О КОМПОЗИЦИИ ЭПИЧЕСКОГО ПОВЕСТВОВАНИЯ

Следует знать, что повествование бывает двояким: или цельное, - которое простирается на всю поэму и охватывает всю фабулу, намеченную для разработки, - или же нецельное, более краткое, составляющее часть цельного; такие повествования заключаются в отдельных частях книги. Ведь длинное повествование, содержащее многочисленные деяния одного человека или всю его жизнь, как например "Энеида", где описаны скитания и войны Энея, не следует вести по одному непрерывному направлению, но подобно тому, как трагедия делится на акты, так и героическую поэму обычно делят на определенные части и каждой такой части отводят отдельную книгу. Таково повествование во II книге "Энеиды" - о разрушении Трои, и в VI книге - о нисхождении в преисподнюю и т.д. Затем подобно тому, как части тела имеют свои члены, так и эти большие части поэмы имеют свои подразделения, т.е. более краткие рассказы, вымышленные, главным образом относительно различных случаев и чудес. Следовательно, здесь идет речь не о композиции этих малых или средних рассказов, а о композиции всей поэмы.

■ Задание
Скопируйте целиком приведённый выше фрагмент о композиции эпического повествования, не меняя в нём ни слова.

■ Исходные данные
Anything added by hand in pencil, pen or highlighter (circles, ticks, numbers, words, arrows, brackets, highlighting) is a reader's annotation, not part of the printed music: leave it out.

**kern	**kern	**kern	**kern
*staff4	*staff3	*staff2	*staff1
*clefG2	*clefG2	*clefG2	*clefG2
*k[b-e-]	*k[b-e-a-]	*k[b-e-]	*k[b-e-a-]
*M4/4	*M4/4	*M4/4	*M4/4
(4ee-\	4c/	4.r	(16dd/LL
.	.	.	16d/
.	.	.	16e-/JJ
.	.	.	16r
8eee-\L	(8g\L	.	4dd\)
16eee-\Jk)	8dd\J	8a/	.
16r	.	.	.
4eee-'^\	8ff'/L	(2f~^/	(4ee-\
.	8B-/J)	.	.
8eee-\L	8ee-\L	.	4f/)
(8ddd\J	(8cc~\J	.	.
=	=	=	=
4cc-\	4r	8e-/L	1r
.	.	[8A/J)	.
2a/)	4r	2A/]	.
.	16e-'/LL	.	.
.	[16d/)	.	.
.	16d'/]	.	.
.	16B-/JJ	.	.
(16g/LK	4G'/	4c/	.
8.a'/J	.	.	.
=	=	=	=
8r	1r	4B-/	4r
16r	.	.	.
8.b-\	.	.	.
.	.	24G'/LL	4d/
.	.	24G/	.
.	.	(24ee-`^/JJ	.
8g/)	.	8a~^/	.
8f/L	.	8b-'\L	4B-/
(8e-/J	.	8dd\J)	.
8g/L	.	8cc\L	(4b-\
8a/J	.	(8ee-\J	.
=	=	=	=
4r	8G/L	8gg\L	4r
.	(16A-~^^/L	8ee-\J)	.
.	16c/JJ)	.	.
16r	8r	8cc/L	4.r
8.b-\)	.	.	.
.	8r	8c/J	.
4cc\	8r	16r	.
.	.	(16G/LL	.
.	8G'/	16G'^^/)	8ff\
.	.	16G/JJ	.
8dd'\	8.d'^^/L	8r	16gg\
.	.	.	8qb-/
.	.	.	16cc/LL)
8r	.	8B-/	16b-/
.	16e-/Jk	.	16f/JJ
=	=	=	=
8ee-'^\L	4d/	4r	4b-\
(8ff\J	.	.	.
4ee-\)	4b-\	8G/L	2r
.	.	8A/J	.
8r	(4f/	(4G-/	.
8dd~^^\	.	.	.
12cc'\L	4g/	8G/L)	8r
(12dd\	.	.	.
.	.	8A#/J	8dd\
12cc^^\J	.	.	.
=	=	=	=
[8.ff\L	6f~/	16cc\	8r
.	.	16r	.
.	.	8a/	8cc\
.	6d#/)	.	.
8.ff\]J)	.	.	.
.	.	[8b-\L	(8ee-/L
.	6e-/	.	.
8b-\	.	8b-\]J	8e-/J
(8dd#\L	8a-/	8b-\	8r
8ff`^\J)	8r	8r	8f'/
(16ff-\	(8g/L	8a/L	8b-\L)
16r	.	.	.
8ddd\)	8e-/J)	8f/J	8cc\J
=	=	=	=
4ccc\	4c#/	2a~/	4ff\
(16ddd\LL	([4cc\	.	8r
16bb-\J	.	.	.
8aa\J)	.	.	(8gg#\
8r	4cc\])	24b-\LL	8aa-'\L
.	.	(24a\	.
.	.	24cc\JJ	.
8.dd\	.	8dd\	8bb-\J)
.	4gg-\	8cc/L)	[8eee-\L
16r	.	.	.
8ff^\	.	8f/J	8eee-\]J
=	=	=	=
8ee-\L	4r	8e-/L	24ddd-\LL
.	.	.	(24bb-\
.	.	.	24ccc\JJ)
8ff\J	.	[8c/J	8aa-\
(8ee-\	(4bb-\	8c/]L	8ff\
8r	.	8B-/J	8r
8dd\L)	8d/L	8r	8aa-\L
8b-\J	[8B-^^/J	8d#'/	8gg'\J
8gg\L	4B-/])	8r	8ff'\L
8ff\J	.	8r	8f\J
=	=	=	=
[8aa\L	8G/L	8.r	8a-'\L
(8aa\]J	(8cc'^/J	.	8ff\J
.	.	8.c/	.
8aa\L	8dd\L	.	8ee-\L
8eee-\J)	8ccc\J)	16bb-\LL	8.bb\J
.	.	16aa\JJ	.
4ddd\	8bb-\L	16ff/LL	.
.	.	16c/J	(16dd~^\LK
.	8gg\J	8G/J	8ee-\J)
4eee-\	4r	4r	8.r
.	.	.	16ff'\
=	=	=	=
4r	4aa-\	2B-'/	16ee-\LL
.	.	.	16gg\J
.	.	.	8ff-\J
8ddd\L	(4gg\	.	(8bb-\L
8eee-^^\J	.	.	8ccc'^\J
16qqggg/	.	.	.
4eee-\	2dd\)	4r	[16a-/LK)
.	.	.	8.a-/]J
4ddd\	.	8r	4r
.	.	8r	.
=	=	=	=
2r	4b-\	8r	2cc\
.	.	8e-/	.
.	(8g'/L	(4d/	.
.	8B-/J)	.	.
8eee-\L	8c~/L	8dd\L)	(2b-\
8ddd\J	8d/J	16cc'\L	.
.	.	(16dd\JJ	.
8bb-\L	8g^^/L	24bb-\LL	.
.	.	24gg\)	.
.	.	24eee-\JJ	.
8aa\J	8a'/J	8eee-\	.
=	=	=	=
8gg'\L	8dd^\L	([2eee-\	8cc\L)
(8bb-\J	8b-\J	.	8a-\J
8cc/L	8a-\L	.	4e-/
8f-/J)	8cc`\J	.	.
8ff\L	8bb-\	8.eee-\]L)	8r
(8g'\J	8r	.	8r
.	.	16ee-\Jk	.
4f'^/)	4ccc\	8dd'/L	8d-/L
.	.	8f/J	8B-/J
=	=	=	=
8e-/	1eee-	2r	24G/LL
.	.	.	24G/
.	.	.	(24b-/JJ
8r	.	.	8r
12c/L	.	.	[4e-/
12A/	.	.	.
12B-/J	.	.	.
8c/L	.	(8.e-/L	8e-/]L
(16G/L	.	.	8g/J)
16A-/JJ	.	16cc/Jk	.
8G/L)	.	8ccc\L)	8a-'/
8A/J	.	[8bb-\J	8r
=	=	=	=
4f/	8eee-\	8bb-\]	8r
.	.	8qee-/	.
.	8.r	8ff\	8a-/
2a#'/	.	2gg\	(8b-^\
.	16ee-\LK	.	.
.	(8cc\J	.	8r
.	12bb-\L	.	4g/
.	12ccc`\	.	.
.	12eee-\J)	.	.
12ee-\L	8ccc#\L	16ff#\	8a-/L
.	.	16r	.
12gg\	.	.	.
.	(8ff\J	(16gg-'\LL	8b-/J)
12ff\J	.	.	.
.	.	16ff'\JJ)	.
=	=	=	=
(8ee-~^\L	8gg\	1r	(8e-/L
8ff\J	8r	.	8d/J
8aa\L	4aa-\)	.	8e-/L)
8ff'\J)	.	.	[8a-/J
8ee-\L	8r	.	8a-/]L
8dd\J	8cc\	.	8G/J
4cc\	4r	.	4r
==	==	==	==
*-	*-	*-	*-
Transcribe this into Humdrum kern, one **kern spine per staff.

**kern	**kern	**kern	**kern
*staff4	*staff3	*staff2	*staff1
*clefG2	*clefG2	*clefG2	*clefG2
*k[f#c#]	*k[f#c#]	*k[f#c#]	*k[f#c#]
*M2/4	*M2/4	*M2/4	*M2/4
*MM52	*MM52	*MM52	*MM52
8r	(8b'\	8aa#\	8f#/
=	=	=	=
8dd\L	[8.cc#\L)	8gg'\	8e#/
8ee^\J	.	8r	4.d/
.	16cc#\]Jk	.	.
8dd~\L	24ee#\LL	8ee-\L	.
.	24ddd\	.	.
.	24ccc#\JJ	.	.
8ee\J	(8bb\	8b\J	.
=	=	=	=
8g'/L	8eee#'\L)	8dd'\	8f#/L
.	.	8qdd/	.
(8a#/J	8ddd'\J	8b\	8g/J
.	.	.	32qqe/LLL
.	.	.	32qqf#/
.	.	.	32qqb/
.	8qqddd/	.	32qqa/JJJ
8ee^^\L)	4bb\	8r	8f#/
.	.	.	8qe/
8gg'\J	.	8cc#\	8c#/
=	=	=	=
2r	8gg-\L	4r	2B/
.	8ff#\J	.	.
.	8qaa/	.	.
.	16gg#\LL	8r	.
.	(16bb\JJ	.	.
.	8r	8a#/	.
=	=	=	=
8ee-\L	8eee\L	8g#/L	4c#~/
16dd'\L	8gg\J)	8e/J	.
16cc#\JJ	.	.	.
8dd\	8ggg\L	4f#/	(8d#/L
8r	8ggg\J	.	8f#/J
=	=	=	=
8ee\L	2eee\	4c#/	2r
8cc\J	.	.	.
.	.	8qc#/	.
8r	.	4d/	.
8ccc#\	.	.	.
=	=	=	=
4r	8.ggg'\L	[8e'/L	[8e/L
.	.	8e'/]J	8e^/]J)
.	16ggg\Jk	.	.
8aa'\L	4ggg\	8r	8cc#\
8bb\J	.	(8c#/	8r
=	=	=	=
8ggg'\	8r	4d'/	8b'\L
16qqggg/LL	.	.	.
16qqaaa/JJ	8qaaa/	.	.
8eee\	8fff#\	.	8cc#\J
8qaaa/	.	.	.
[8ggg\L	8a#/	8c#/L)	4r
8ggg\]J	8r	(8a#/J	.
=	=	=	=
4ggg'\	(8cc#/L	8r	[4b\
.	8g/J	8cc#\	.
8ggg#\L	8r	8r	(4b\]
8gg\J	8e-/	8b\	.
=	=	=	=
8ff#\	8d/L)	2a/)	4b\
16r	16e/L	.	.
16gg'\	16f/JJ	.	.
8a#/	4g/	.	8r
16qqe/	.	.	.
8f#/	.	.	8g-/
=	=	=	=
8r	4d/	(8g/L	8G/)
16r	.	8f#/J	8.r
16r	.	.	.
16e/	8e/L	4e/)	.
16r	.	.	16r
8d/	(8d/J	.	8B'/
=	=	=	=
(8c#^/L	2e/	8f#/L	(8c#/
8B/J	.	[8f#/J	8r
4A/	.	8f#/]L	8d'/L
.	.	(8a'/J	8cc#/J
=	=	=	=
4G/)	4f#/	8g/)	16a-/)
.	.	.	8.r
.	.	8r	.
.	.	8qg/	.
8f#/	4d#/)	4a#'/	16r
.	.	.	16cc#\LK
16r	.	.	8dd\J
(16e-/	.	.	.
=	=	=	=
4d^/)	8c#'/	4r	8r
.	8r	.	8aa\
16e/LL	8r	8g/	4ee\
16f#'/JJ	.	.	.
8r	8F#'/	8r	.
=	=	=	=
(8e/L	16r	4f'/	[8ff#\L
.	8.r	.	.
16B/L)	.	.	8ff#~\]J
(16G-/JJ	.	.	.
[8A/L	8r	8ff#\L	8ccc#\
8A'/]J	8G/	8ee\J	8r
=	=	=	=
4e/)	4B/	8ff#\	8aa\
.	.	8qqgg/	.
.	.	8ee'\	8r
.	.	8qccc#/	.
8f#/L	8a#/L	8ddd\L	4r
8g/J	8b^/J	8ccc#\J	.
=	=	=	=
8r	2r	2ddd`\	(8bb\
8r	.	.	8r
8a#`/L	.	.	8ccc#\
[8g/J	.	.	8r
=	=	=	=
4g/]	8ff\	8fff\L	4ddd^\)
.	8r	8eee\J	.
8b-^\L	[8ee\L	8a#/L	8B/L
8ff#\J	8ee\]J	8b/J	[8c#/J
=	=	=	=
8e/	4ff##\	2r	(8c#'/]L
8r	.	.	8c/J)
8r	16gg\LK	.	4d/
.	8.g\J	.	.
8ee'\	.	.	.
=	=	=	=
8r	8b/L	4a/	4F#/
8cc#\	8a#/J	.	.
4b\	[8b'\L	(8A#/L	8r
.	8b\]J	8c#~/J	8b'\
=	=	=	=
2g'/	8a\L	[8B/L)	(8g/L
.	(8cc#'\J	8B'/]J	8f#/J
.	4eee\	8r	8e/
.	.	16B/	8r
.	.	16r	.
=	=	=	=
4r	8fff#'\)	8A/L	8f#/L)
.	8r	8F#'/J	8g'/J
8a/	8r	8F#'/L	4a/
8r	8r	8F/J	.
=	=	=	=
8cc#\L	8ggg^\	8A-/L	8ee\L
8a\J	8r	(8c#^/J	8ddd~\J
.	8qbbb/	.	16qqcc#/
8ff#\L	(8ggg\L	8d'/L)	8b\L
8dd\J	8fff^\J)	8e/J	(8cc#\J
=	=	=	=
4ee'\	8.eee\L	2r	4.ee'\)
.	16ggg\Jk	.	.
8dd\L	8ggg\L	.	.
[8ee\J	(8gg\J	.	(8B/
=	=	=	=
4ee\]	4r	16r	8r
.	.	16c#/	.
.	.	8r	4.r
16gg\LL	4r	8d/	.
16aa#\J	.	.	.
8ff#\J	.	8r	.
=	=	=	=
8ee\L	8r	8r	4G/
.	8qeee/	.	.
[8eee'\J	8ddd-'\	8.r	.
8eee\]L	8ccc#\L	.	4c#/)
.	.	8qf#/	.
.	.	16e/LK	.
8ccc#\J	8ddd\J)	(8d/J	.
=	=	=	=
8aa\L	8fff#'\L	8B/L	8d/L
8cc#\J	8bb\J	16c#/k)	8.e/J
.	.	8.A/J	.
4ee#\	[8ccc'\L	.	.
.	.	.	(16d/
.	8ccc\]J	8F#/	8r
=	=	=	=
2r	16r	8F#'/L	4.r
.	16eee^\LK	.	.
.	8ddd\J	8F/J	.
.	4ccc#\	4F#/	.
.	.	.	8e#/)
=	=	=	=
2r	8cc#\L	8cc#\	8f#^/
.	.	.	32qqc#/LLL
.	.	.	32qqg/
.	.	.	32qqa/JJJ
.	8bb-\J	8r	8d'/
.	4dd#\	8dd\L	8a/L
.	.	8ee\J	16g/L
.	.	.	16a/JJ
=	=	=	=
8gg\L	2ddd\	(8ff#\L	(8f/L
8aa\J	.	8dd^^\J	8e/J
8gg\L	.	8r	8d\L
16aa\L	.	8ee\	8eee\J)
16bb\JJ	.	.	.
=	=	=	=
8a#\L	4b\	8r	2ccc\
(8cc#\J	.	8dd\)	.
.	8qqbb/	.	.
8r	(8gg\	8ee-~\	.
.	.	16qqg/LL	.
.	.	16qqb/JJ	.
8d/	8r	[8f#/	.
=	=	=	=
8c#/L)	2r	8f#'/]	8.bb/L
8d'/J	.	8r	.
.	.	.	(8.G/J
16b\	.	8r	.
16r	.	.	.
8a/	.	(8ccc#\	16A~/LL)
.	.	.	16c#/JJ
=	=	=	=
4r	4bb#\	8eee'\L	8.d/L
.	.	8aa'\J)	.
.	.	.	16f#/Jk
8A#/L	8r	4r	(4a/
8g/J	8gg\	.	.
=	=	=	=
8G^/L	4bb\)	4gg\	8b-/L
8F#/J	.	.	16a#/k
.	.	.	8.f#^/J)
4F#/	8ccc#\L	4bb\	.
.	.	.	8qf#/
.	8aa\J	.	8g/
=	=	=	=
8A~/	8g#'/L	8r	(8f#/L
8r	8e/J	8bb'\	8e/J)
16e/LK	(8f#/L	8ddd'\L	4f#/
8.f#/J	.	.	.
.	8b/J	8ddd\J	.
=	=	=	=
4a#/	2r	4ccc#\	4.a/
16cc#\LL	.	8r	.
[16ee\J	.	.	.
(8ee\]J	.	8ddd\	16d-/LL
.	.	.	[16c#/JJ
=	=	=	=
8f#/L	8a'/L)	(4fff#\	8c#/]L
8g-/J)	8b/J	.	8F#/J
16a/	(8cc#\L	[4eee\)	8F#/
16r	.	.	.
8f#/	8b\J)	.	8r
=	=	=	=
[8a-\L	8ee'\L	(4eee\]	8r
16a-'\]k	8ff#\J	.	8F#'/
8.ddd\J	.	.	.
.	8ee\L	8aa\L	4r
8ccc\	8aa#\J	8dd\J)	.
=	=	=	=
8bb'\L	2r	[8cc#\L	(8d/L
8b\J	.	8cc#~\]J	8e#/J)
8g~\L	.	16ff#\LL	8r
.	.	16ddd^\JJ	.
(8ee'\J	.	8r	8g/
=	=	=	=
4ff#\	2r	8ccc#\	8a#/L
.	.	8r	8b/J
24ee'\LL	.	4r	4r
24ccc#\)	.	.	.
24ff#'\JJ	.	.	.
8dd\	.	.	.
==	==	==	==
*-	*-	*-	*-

■ Результат
О КОМПОЗИЦИИ ЭПИЧЕСКОГО ПОВЕСТВОВАНИЯ

Следует знать, что повествование бывает двояким: или цельное, - которое простирается на всю поэму и охватывает всю фабулу, намеченную для разработки, - или же нецельное, более краткое, составляющее часть цельного; такие повествования заключаются в отдельных частях книги. Ведь длинное повествование, содержащее многочисленные деяния одного человека или всю его жизнь, как например "Энеида", где описаны скитания и войны Энея, не следует вести по одному непрерывному направлению, но подобно тому, как трагедия делится на акты, так и героическую поэму обычно делят на определенные части и каждой такой части отводят отдельную книгу. Таково повествование во II книге "Энеиды" - о разрушении Трои, и в VI книге - о нисхождении в преисподнюю и т.д. Затем подобно тому, как части тела имеют свои члены, так и эти большие части поэмы имеют свои подразделения, т.е. более краткие рассказы, вымышленные, главным образом относительно различных случаев и чудес. Следовательно, здесь идет речь не о композиции этих малых или средних рассказов, а о композиции всей поэмы.